(Task statement) Where does the word "como" show up in the records? Copy every line that holds it.

(Source material)
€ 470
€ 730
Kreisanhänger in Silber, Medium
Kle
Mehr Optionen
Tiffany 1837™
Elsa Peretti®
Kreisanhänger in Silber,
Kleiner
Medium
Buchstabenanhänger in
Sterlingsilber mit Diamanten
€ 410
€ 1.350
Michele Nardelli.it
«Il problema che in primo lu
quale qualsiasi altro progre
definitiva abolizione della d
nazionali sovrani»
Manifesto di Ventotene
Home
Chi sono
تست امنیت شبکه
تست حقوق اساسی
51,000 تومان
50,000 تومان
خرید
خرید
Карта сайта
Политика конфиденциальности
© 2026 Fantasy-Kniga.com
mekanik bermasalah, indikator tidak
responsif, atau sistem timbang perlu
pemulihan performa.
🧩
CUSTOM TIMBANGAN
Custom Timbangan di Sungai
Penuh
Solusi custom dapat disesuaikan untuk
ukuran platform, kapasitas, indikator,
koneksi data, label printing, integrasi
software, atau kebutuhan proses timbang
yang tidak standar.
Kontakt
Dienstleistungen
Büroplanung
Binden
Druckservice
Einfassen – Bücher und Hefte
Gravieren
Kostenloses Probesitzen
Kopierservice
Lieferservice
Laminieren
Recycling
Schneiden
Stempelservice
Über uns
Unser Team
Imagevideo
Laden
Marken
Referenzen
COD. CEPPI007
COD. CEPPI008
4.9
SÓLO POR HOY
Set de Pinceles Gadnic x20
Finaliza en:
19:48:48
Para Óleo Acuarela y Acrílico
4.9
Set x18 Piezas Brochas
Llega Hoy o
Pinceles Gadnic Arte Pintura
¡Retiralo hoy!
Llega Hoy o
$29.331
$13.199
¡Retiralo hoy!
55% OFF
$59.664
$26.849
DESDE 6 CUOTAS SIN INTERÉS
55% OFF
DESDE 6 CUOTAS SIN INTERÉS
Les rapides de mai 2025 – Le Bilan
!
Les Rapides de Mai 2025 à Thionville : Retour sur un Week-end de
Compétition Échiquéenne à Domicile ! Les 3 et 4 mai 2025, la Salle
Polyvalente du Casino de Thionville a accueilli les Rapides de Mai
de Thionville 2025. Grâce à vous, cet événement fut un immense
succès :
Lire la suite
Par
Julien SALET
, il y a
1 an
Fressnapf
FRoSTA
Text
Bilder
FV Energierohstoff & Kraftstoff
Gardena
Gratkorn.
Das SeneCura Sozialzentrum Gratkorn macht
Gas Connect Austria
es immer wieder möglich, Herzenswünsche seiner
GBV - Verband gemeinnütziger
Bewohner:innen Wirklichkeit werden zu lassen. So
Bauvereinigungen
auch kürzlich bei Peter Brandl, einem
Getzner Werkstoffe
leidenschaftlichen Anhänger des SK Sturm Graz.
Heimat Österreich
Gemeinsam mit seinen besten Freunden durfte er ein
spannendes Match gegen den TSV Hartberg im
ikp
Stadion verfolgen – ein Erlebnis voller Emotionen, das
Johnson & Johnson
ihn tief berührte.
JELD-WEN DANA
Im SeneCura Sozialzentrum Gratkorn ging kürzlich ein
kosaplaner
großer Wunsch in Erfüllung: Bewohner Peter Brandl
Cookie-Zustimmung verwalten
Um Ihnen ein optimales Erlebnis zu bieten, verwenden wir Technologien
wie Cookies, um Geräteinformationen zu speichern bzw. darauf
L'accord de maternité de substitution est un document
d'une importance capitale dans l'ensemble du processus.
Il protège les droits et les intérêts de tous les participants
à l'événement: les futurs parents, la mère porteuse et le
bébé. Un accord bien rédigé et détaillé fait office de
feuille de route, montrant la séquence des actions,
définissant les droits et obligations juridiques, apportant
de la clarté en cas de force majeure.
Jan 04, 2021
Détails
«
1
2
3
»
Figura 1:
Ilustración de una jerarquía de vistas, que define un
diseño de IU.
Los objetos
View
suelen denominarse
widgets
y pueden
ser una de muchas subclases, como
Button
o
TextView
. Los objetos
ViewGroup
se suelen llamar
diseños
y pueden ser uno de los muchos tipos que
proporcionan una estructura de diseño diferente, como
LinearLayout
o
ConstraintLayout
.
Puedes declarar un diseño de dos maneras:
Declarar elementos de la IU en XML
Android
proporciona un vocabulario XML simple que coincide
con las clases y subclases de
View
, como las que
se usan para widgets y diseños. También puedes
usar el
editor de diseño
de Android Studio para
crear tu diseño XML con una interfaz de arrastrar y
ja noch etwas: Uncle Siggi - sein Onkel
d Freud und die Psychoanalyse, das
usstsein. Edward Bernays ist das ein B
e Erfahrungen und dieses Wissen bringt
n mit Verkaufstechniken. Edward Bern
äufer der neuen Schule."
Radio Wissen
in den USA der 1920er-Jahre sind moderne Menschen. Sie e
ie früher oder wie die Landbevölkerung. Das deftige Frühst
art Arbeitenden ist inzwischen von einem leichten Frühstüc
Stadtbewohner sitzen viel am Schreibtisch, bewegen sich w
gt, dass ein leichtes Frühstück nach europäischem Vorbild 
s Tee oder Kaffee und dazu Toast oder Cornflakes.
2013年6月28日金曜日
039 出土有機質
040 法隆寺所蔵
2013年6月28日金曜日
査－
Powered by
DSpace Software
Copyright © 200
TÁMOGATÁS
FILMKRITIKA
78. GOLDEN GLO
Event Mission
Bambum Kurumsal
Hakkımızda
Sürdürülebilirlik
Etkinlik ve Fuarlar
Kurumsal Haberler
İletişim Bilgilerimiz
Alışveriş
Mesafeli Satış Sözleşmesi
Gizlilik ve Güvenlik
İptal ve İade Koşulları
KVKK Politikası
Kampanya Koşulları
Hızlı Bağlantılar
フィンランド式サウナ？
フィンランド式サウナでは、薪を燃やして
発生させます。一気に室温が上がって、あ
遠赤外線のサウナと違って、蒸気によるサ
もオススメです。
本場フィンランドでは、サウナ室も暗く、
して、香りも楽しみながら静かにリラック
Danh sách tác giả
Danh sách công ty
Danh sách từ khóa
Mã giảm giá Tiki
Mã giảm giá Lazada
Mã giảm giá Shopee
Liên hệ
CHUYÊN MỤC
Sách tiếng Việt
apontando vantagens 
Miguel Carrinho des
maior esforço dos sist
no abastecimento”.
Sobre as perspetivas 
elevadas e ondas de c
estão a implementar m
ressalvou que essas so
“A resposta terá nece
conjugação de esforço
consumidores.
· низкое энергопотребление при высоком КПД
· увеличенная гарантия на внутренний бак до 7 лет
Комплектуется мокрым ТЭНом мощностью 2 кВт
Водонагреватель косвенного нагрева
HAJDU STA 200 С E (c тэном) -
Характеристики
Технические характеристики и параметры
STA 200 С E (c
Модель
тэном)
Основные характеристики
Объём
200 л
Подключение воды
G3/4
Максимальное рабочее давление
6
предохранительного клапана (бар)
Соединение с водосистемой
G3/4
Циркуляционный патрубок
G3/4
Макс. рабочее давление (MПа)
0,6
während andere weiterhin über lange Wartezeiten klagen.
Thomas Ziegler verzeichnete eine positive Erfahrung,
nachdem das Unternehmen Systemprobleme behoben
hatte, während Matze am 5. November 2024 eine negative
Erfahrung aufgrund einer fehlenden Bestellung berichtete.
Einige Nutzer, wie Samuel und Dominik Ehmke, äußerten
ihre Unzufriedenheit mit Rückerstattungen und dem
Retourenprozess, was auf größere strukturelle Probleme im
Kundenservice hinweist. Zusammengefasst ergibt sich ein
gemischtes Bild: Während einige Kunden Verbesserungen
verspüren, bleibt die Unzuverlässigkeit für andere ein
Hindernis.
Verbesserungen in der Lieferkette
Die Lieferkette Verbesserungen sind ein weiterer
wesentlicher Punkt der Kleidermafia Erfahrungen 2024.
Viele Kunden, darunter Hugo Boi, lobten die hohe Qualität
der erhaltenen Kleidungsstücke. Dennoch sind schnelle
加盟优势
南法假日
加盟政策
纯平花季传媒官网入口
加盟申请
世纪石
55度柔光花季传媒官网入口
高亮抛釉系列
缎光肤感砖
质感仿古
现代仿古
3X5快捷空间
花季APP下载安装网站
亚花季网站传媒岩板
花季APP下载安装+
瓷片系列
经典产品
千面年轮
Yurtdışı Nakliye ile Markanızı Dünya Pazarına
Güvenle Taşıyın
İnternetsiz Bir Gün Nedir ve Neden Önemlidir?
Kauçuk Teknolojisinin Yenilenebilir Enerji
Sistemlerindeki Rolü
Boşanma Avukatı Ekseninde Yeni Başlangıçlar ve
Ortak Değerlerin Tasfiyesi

(Reply)
ser una de muchas subclases, como
proporcionan una estructura de diseño diferente, como
, como las que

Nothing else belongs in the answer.